Extracted page text data:
*** Block opens ***
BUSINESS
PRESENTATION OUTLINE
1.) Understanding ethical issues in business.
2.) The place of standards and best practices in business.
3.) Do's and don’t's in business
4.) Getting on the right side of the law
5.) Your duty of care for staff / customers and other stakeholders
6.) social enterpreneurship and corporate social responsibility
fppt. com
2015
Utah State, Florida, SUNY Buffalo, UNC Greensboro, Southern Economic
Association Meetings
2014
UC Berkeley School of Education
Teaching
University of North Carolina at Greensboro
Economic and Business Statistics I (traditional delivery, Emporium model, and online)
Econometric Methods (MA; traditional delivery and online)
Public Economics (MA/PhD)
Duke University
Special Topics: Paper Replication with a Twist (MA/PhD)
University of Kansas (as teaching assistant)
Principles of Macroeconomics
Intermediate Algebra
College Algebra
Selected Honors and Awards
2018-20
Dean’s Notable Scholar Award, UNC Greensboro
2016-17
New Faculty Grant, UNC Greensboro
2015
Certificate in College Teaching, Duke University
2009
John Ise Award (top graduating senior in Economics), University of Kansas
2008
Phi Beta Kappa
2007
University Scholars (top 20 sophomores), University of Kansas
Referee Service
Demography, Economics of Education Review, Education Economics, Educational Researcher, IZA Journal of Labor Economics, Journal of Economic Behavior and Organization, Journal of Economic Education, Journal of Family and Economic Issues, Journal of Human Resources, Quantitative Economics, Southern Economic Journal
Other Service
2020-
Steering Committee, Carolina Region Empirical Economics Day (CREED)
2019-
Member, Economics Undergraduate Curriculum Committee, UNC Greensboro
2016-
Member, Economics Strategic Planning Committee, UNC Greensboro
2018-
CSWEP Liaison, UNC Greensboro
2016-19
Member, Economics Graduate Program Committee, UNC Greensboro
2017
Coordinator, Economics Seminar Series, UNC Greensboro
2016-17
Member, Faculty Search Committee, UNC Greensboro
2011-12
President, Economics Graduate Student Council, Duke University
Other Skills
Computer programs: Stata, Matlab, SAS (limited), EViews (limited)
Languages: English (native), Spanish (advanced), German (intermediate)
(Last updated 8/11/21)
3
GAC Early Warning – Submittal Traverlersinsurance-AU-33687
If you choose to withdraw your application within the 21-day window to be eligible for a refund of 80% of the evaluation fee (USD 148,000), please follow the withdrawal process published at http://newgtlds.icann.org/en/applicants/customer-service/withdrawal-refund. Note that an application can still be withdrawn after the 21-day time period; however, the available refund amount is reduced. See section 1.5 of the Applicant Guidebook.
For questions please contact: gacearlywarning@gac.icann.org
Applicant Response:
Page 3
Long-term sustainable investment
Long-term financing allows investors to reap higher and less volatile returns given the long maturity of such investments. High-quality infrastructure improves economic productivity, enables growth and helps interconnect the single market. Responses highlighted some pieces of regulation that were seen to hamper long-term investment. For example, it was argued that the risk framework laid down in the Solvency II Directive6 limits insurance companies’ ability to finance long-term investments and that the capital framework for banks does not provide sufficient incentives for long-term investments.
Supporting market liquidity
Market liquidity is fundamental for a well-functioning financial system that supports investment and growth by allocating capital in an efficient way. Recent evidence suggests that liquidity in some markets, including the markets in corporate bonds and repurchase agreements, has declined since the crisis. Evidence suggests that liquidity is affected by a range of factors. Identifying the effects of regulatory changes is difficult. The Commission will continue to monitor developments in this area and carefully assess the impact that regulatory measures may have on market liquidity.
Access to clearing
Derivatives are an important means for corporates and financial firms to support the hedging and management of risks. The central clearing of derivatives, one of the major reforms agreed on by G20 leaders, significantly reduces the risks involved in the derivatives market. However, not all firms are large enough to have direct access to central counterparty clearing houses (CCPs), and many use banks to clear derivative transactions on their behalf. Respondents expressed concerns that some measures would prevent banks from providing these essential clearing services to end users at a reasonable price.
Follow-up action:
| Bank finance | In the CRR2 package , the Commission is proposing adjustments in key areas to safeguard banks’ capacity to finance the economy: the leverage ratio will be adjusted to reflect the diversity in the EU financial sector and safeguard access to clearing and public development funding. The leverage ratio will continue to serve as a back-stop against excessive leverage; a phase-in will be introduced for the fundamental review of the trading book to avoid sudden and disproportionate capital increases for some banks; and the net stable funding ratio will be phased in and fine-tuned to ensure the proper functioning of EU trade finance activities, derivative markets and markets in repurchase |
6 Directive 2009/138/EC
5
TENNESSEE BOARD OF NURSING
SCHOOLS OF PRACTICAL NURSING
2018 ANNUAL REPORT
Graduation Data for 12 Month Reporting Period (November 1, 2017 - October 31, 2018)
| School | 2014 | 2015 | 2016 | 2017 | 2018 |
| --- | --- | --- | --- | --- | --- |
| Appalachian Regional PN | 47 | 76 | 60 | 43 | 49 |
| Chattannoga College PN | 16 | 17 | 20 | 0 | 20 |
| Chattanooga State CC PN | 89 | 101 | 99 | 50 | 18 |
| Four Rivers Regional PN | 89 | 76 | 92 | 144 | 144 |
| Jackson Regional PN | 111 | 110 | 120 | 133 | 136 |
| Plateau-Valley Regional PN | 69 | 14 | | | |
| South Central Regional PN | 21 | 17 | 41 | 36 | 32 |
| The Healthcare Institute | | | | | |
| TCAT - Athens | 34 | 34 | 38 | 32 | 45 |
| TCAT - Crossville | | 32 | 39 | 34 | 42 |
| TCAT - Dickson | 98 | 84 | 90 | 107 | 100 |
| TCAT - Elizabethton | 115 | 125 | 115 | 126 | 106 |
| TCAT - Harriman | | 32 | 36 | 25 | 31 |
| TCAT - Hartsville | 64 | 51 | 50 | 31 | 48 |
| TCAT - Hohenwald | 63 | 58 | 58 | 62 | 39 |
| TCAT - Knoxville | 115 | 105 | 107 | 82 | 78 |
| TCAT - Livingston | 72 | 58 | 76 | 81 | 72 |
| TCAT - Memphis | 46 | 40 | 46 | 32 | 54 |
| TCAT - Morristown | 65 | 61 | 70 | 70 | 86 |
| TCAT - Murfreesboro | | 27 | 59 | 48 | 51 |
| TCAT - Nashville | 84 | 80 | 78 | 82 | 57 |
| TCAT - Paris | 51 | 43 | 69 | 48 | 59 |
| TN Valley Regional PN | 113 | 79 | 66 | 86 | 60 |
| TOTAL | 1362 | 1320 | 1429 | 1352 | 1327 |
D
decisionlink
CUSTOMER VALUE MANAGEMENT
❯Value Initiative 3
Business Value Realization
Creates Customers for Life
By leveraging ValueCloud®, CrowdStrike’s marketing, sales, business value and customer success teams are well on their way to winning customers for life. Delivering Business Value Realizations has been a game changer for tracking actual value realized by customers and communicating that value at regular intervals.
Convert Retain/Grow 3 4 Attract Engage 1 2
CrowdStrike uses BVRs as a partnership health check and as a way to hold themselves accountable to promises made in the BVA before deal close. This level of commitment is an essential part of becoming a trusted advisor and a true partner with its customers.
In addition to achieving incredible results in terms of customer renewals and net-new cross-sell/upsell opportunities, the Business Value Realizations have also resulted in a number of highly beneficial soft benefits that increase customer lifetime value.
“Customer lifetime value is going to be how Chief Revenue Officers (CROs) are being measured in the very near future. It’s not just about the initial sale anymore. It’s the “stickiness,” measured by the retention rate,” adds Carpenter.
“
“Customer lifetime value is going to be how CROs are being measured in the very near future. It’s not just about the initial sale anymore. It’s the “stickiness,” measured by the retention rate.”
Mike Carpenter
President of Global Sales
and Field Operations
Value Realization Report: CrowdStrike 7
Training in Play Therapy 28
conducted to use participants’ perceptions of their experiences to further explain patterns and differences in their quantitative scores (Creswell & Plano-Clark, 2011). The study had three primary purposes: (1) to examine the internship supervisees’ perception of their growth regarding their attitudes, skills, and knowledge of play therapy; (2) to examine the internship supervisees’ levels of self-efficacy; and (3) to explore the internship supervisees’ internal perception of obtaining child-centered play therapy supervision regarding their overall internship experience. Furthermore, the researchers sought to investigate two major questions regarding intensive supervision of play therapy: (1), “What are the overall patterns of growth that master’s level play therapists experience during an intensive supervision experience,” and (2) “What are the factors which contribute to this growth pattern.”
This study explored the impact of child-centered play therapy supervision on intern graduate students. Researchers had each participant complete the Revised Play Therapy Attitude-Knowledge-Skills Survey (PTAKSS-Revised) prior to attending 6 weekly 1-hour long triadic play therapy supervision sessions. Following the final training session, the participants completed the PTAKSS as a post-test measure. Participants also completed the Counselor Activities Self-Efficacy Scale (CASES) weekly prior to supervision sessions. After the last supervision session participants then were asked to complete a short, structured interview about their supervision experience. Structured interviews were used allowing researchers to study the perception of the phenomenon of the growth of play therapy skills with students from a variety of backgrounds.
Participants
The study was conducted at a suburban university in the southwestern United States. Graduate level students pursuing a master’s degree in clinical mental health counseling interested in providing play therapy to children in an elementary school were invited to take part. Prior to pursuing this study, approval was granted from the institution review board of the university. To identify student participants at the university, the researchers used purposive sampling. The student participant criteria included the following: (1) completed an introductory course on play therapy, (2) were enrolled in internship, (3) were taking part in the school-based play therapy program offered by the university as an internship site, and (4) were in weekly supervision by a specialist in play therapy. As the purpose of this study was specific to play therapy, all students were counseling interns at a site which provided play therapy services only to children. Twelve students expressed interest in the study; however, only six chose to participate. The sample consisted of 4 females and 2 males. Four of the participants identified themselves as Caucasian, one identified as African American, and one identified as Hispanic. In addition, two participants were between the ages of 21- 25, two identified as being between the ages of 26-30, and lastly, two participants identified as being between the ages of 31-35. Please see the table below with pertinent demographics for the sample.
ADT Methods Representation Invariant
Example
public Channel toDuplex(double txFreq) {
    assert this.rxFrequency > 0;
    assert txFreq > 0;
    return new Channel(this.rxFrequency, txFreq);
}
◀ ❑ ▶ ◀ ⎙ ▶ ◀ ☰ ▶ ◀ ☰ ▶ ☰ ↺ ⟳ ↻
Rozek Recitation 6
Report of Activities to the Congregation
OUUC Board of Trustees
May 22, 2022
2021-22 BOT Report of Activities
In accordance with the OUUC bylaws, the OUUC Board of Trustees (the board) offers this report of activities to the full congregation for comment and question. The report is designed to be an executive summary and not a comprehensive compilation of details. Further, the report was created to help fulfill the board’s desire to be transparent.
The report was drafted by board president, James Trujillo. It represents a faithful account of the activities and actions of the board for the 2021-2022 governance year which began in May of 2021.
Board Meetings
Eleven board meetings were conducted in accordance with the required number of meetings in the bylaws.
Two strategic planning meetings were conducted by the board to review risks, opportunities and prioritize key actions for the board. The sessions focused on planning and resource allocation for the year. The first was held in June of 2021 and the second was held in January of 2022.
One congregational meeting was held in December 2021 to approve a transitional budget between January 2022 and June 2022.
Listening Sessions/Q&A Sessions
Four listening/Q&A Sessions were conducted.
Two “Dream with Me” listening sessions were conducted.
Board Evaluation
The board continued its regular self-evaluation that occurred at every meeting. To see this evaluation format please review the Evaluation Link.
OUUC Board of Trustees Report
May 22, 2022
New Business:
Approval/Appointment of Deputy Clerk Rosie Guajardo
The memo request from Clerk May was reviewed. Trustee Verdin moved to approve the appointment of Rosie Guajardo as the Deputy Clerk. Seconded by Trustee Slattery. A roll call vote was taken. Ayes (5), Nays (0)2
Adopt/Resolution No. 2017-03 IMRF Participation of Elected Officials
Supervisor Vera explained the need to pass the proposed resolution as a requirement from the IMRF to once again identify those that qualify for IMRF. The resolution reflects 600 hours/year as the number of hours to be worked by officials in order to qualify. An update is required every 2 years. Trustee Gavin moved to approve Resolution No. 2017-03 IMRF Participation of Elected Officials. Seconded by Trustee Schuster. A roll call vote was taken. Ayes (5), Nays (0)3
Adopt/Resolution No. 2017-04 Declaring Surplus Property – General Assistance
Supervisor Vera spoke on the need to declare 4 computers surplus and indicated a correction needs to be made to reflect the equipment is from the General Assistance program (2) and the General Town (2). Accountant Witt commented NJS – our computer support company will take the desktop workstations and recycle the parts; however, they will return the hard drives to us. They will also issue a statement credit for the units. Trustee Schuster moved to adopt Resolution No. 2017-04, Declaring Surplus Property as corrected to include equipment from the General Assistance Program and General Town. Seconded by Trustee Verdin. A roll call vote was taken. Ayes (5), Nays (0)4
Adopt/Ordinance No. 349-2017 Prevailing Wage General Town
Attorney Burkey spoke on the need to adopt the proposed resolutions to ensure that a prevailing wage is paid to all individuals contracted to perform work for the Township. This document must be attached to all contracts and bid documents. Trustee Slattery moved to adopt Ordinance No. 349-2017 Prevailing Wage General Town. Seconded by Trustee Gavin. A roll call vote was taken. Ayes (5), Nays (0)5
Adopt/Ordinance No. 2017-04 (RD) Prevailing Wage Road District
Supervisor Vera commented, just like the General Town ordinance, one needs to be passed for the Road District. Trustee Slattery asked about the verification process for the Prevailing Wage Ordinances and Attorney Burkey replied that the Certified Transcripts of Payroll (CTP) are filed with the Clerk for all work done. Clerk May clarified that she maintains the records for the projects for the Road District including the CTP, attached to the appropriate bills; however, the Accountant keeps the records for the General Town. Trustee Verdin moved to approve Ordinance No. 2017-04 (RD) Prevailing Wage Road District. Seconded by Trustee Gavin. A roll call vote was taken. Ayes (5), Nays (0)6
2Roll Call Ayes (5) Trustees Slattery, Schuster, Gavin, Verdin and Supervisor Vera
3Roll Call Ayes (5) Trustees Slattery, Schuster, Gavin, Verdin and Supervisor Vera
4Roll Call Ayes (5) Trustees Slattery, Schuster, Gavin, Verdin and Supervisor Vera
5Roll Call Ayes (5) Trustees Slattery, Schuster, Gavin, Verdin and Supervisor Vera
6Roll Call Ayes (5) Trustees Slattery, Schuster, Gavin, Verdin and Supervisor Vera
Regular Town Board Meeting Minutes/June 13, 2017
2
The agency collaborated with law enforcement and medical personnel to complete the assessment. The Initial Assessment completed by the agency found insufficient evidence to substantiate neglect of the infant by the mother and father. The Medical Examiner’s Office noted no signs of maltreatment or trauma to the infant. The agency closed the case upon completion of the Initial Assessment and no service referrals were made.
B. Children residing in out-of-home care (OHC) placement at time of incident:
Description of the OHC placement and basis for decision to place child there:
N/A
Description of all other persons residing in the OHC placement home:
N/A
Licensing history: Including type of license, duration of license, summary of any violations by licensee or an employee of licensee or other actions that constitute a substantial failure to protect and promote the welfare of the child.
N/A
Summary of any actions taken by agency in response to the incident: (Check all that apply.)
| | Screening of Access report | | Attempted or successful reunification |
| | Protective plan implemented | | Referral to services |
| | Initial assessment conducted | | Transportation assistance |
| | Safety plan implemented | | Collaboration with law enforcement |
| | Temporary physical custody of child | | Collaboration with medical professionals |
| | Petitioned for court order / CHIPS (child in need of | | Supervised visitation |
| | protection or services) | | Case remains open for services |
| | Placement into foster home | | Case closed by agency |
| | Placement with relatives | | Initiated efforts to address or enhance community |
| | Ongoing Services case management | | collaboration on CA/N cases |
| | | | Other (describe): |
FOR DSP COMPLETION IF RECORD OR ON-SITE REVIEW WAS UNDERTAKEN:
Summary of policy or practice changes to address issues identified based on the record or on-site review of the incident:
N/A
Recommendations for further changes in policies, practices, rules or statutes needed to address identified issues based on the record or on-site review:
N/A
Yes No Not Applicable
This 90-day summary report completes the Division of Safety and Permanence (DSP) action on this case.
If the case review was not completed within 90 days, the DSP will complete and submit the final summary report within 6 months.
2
*** Block closes ***
What to produce →
From the first line of the records above down to the line containing "6.) social enterpreneurship", repeat each line exactly as written. Include both of those lines and add nothing.

Result of this task →
BUSINESS
PRESENTATION OUTLINE
1.) Understanding ethical issues in business.
2.) The place of standards and best practices in business.
3.) Do's and don’t's in business
4.) Getting on the right side of the law
5.) Your duty of care for staff / customers and other stakeholders
6.) social enterpreneurship and corporate social responsibility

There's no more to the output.